* Required action:
When you repeat the entries below, please keep them exact and leave out the pictures.

* Data under study:

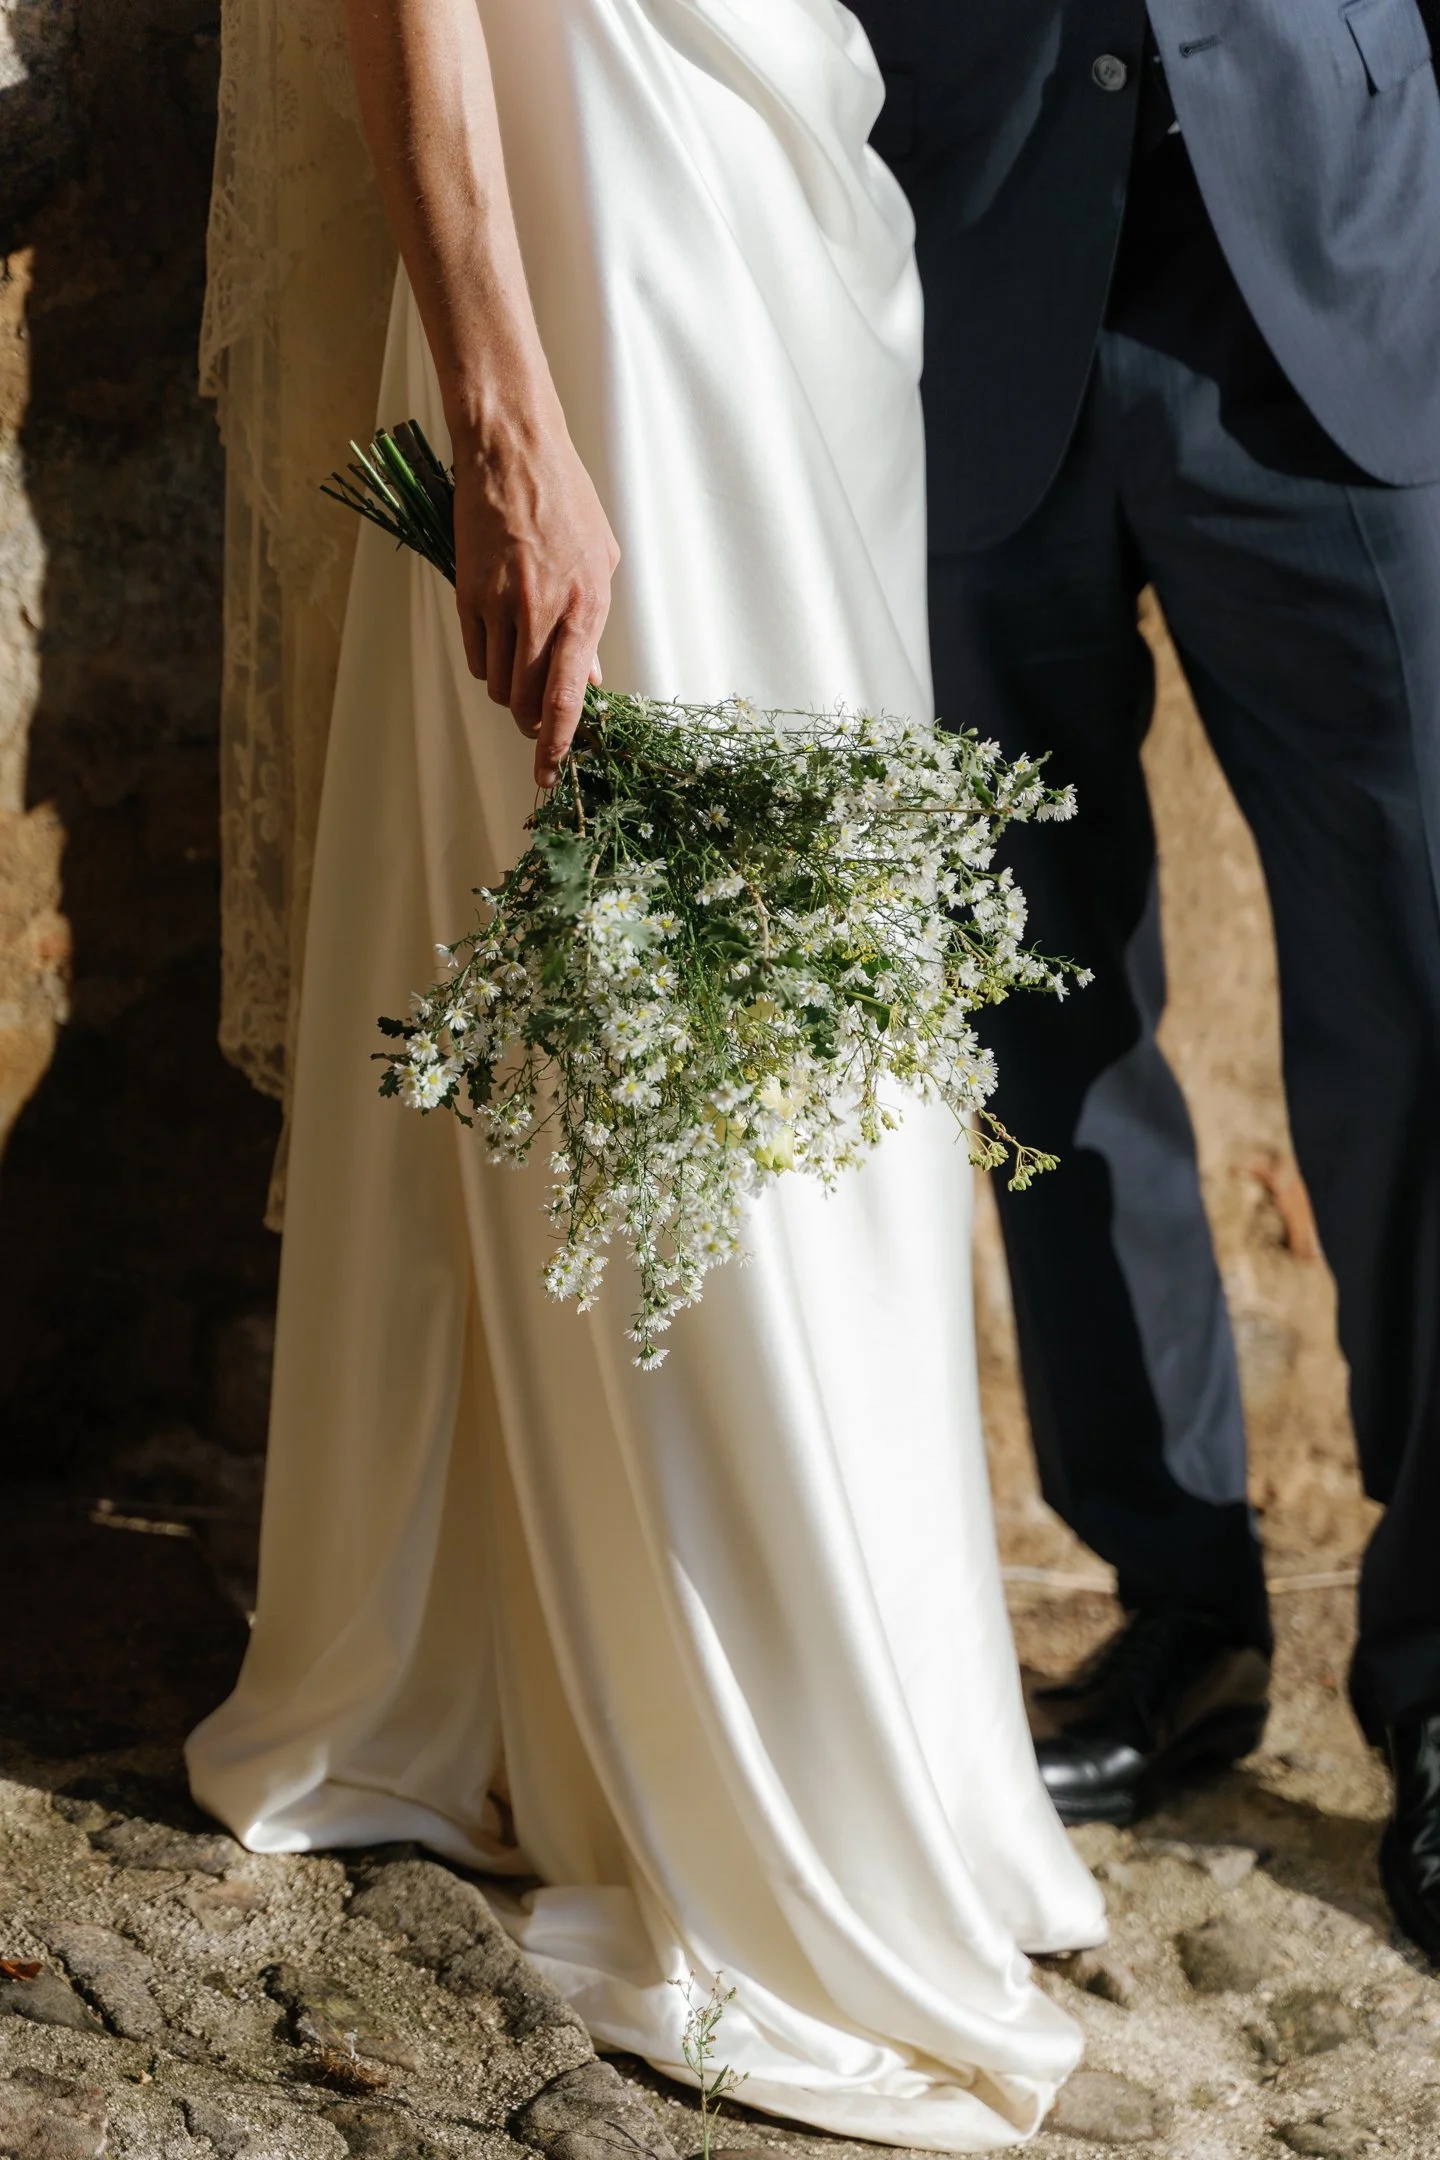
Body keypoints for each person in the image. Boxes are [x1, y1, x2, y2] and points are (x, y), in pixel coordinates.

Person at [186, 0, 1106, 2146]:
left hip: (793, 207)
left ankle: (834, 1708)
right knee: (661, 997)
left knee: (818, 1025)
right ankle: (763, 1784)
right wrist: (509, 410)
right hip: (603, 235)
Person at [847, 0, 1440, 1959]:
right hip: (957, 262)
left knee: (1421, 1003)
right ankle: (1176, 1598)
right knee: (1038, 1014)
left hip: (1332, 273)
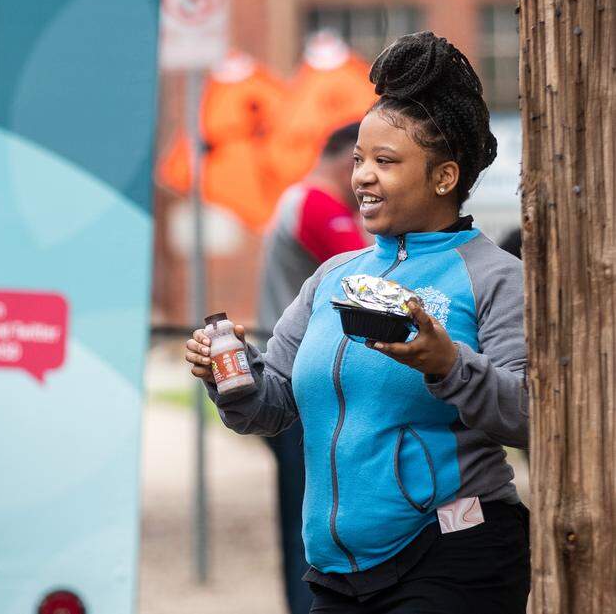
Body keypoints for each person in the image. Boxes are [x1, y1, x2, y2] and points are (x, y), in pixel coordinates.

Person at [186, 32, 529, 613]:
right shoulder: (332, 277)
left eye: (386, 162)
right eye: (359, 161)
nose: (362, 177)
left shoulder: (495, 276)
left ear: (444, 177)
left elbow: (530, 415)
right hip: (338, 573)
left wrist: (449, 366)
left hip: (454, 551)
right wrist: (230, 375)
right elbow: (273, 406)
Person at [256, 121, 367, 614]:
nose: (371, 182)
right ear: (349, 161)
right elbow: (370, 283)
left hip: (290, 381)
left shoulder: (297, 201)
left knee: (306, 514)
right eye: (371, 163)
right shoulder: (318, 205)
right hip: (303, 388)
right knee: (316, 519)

* Answer section:
Body keypoints for each person in the image. Boxes are [x1, y1, x2, y2] and points are (x, y), in pixel coordinates.

Person at [186, 0, 1106, 2146]:
left hip: (793, 207)
left ankle: (834, 1708)
right knee: (661, 997)
left knee: (818, 1025)
right ankle: (763, 1784)
right wrist: (509, 410)
right hip: (603, 235)
Person at [847, 0, 1440, 1959]:
right hip: (957, 262)
left knee: (1421, 1003)
right ankle: (1176, 1598)
right knee: (1038, 1014)
left hip: (1332, 273)
Body keypoints for each person in the image. Boxes are [x1, y1, x2, y2] and points are (x, y), in pixel coordinates.

Person at [186, 32, 529, 613]:
right shoulder: (332, 277)
left eye: (386, 162)
right eye: (359, 161)
nose: (362, 177)
left shoulder: (495, 276)
left ear: (444, 177)
left elbow: (530, 415)
right hip: (338, 573)
left wrist: (449, 366)
left hip: (454, 551)
right wrist: (230, 375)
right elbow: (273, 406)
Person at [256, 121, 367, 614]:
nose: (371, 182)
right ear: (349, 161)
right elbow: (370, 283)
left hip: (290, 381)
left shoulder: (297, 201)
left knee: (306, 514)
right eye: (371, 163)
right shoulder: (318, 205)
right hip: (303, 388)
right knee: (316, 519)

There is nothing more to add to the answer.